COPYRIGHTS LE MONDE –
La Commission européenne prend ses distances après la mise en garde de Thierry Breton à Elon Musk
Bruxelles désapprouve le moment choisi par le commissaire français pour hausser le ton face au patron de X avant son entretien avec Donald Trump.
Lundi, le Français a alerté le patron de X sur son devoir de respecter les règles européennes en matière de modération des contenus, dressées dans le règlement sur les services numériques (connu sous le sigle anglais DSA, pour Digital Services Act). Avec l’entrée en vigueur de cette législation, en octobre 2022, l’Union européenne (UE) est devenue pionnière en matière d’encadrement des réseaux sociaux et des risques systémiques qu’ils posent pour la société, leur imposant notamment de prévenir « l’amplification de contenus dangereux », comme l’a souligné le Français dans sa lettre, qui souligne également la flambée de violences au Royaume-Uni. Cette obligation vaut pour toute publication accessible aux citoyens européens, y compris pour « les diffusions en live ». Elle s’impose aussi à « vous, en tant qu’utilisateur avec 190 millions de followers », a rappelé le commissaire à Elon Musk, qui partage, à l’occasion, de fausses informations, y compris sur l’élection américaine.
Défenseur autoproclamé de la liberté (totale) d’expression, le milliardaire est engagé dans un conflit avec l’UE, qu’il accuse de vouloir le forcer à « censurer la parole ». En décembre 2023, la Commission avait lancé une enquête officielle au sujet de X, portant sur la dissémination de contenus illégaux et l’efficacité des mesures prises (ou pas) par l’entreprise pour lutter contre la manipulation de l’information.

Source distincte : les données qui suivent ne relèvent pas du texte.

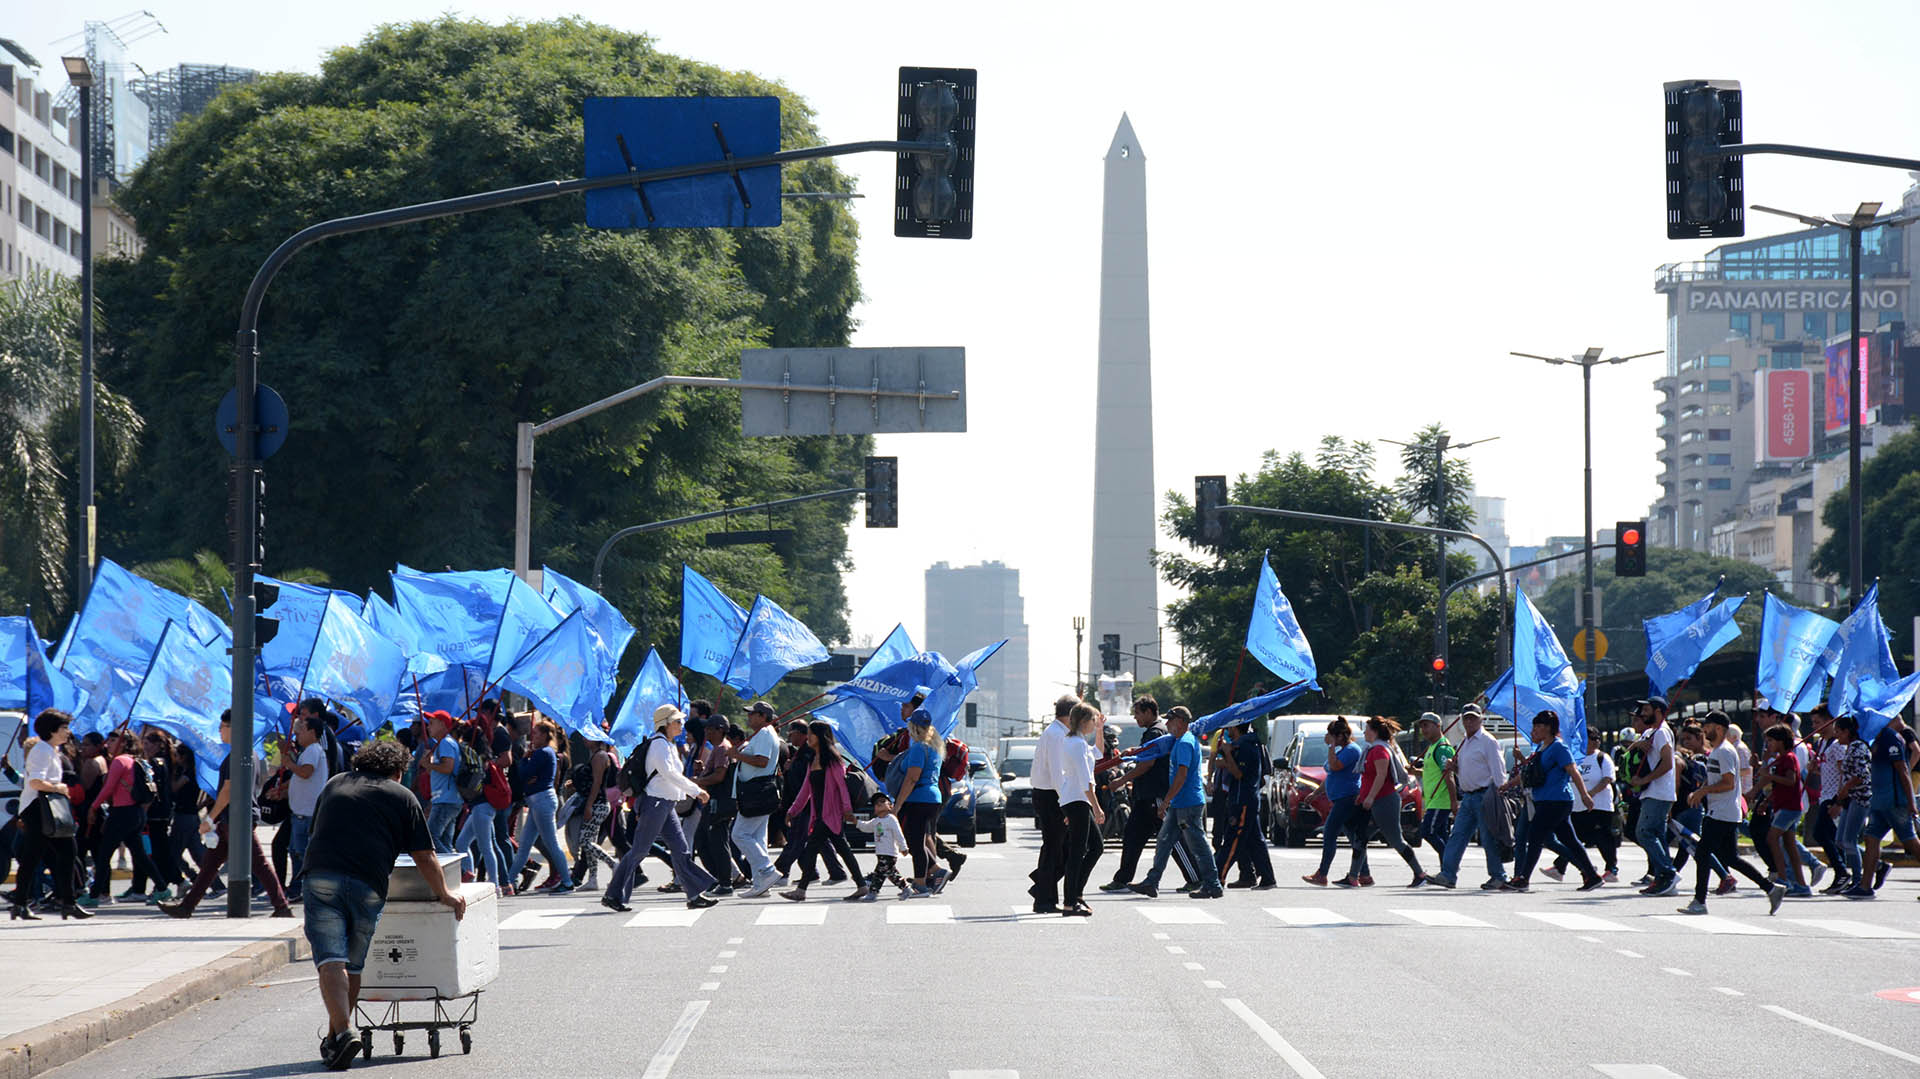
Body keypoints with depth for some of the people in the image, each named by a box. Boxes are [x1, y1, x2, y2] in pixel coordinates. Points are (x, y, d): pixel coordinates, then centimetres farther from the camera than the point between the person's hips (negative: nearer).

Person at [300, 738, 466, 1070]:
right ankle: (336, 1038, 17)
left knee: (330, 960, -9)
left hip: (321, 877, 1)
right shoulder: (402, 797, 16)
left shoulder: (334, 785, 26)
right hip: (368, 886, -1)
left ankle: (342, 1031, -26)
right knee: (353, 965, 13)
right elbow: (424, 858, 13)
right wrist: (445, 894, 27)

Les conclusions sont attendues dans les prochaines semaines.
En vertu du DSA, la Commission peut infliger des amendes pouvant atteindre 6 % du chiffre d’affaires mondial de l’entreprise concernée. En l’occurrence, elle pourrait même décider de baser son calcul sur les revenus de l’ensemble des firmes détenues par Elon Musk, au vu de son influence décisive sur le fonctionnement de X. De plus, en cas de violations graves et répétées, la plate-forme mise en cause peut être interdite d’opérer dans l’UE.
Malaise
Thierry Breton n’a pas hésité à indiquer que la Commission se penche, pour son enquête, sur tout contenu pouvant « inciter à la violence, à la haine ou au racisme », dans le cadre de « débats et d’interviews électoraux ». Une référence évidente à la conversation prévue entre Elon Musk et Donald Trump, qui a été diffusée par la suite pendant deux heures sur X, et fut ponctuée de fausses informations.
Mardi, la Commission a à son tour insisté sur l’obligation de X de se plier à la législation européenne. Elle a cependant refusé de commenter cet événement en particulier. « Le DSA fournit un cadre général dans lequel les très grandes plates-formes doivent opérer, et cela va bien au-delà des cas spécifiques », a précisé Arianna Podesta. Et d’ajouter que la « lettre [de Thierry Breton] ne voulait en aucun cas interférer avec les élections américaines. L’UE n’interfère pas dans des élections ».
Ce n’est pas la première fois que le Français, avec son style franc-tireur, irrite Ursula von der Leyen. Et cet épisode risque de ne pas être le dernier, alors que l’Allemande a obtenu un nouveau mandat à la tête de la Commission et que Thierry Breton a été reconduit par le président français, Emmanuel Macron, comme commissaire.